Спустившись вниз, Сема сказал:

— Вы за меня не беспокойтесь. Я по деревьям знаете как здорово лажу. Научился, когда коров приходилось из деревни гонять в лес от немцев. Как только немцы на горизонте, мы скотину в лес на целый день. Заберемся на дерево и смотрим, что немцы в деревне вытворяют. Один раз мы успели убежать, но без коров. В декабре это было. Накануне проехал через деревню партизанский отряд Жени Баяниста, а на другой день ворвались каратели. Мы сидели на дереве и смотрели, как палили деревню. Все пожгли, а скот и народ собрали в кучу и пошали по дороге. Я своих родных нашел в Малой Чаице, деревушка такая есть. Только успел побыть у них один день. Рано утром опять нагрянули каратели. Нас пятеро мальчишек бросилось из деревни. Мы с Васей Кукурузовым побежали в лес, а трое в деревню Большая Чаица. Мы-то остались целы, немцы в лес не пошли, а вот ребят тех расстреляли.

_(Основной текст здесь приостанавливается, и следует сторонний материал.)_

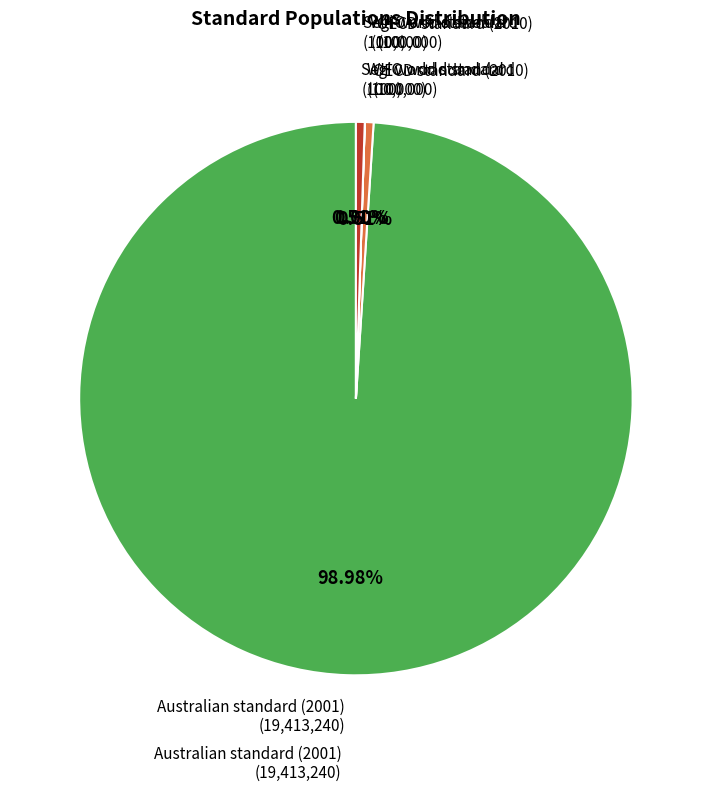

What is the ratio of the value at Australian standard (2001) to the value at OECD standard (2010)?

194.1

— А как же ты без глаза остался? — поинтересовался Фадеев.

— Я ведь в отряд Саши Петрова попал, в разведку часто ходил, дурачком прикидывался. Как-то возвращаюсь в отряд, вижу, немцы по ржи в обход к нам идут. Как предупредить? Я рванул через поле в открытую. Немцы вынуждены были стрелять. И обнаружили себя. Вот тогда меня и ранило.

— Смотрите! — вдруг крикнул он.

Все подняли головы. Над лесом, словно язычками пламени охватывая верхушки деревьев, поднималось солнце.

Начиналось утро... Утро 24 июля 1942 года.